*** Opening of ENTRIES PROVIDED ***

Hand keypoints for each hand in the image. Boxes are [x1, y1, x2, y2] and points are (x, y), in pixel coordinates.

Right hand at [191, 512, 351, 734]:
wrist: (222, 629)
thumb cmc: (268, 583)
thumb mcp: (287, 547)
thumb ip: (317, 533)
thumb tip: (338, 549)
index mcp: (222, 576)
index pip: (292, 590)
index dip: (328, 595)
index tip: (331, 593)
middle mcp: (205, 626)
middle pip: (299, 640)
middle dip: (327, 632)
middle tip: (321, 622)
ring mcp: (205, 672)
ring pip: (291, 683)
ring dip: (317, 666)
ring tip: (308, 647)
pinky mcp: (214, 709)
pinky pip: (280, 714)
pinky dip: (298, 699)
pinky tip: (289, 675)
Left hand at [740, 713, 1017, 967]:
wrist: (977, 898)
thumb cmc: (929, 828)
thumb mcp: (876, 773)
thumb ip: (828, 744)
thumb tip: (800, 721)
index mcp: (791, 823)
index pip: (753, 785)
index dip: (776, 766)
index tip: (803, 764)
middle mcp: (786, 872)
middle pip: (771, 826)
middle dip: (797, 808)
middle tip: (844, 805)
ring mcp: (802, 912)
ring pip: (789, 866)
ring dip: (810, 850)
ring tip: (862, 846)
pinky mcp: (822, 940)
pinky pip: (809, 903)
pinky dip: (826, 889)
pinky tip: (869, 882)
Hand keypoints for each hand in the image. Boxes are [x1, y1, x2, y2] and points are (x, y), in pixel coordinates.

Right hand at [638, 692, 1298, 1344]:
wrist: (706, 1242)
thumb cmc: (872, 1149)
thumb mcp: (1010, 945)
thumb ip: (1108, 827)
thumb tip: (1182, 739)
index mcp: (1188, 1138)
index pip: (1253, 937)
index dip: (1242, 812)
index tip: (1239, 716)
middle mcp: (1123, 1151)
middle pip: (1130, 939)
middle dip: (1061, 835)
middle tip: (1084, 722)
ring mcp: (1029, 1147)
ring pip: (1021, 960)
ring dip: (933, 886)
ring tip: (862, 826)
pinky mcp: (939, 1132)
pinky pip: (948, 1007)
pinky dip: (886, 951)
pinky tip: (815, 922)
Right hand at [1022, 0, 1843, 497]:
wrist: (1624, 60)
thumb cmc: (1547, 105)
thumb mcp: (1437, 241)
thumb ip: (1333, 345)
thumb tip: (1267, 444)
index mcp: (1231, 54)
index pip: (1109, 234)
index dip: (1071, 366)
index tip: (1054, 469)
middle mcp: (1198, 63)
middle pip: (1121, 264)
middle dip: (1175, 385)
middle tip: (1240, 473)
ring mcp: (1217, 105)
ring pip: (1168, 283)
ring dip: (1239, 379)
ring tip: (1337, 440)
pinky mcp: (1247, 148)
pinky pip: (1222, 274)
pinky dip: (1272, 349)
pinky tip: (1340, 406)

*** Close of ENTRIES PROVIDED ***
*** Opening of ENTRIES PROVIDED ***

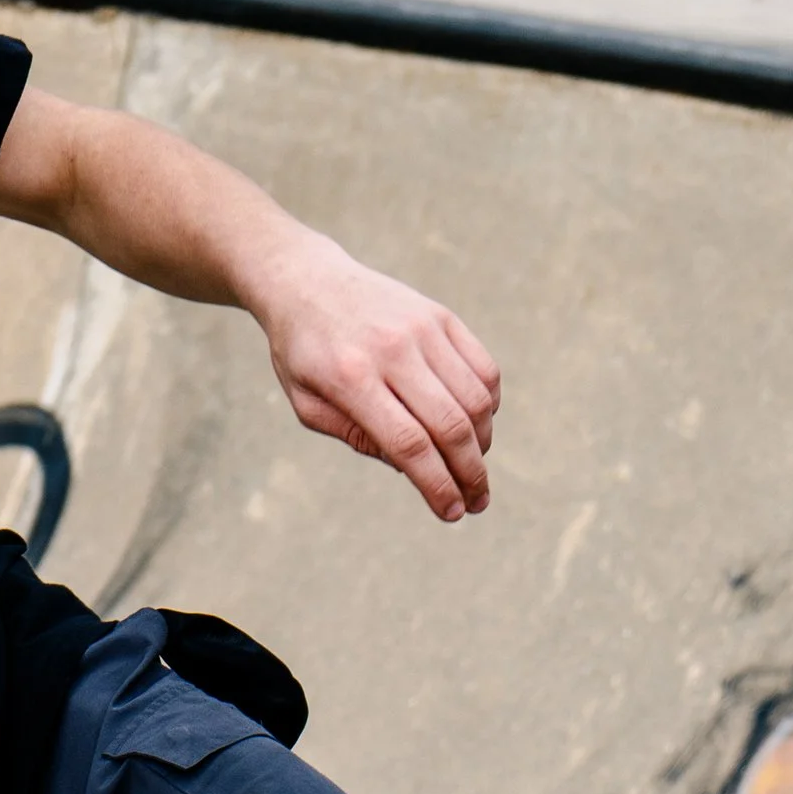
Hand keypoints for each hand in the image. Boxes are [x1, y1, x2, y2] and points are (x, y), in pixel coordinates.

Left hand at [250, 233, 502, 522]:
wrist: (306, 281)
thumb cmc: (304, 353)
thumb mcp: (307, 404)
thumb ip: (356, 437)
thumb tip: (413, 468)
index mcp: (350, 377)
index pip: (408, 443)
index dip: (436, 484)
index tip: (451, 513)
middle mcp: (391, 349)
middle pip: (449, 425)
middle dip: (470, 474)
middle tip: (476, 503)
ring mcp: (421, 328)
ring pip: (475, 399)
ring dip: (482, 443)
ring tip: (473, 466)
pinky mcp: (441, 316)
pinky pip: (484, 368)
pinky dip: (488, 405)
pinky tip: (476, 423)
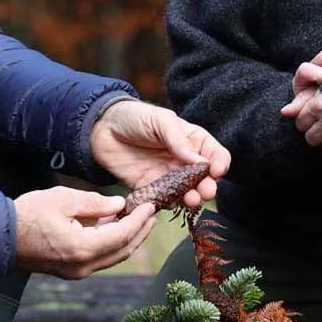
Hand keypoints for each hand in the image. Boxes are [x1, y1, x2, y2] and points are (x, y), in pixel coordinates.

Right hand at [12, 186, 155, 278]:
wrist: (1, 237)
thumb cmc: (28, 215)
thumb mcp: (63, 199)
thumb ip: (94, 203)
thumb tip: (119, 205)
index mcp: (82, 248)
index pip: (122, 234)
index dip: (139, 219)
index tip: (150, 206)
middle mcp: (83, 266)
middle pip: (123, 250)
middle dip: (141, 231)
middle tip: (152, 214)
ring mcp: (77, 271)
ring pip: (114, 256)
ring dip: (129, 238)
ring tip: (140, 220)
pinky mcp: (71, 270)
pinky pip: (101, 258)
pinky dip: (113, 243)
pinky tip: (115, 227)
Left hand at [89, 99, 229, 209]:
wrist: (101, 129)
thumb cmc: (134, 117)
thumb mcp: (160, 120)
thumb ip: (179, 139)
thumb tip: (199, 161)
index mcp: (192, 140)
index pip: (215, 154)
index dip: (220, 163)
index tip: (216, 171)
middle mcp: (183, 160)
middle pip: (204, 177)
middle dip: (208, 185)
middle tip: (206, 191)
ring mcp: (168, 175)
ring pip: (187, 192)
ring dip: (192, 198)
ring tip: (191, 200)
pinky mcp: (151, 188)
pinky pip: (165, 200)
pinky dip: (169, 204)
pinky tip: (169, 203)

*** Close of ENTRIES PROVIDED ***

_DIRECTIONS FOR THIS TASK_
As listed above, the lines from the line with "ring pip: (114, 256)" to the line with "index tip: (216, 171)" are to be echoed exactly, with both ends included and nothing added.

_TASK RESULT_
ring pip: (114, 256)
ring dip: (129, 238)
ring tip: (140, 220)
pinky mcp: (71, 270)
pinky pip: (101, 258)
pinky dip: (113, 243)
pinky tip: (115, 227)
Left hand at [89, 99, 229, 209]:
wrist: (101, 129)
thumb cmc: (134, 117)
thumb mcp: (160, 120)
thumb ip: (179, 139)
thumb tip: (199, 161)
index mcp: (192, 140)
index pip: (215, 154)
index dip: (220, 163)
index tip: (216, 171)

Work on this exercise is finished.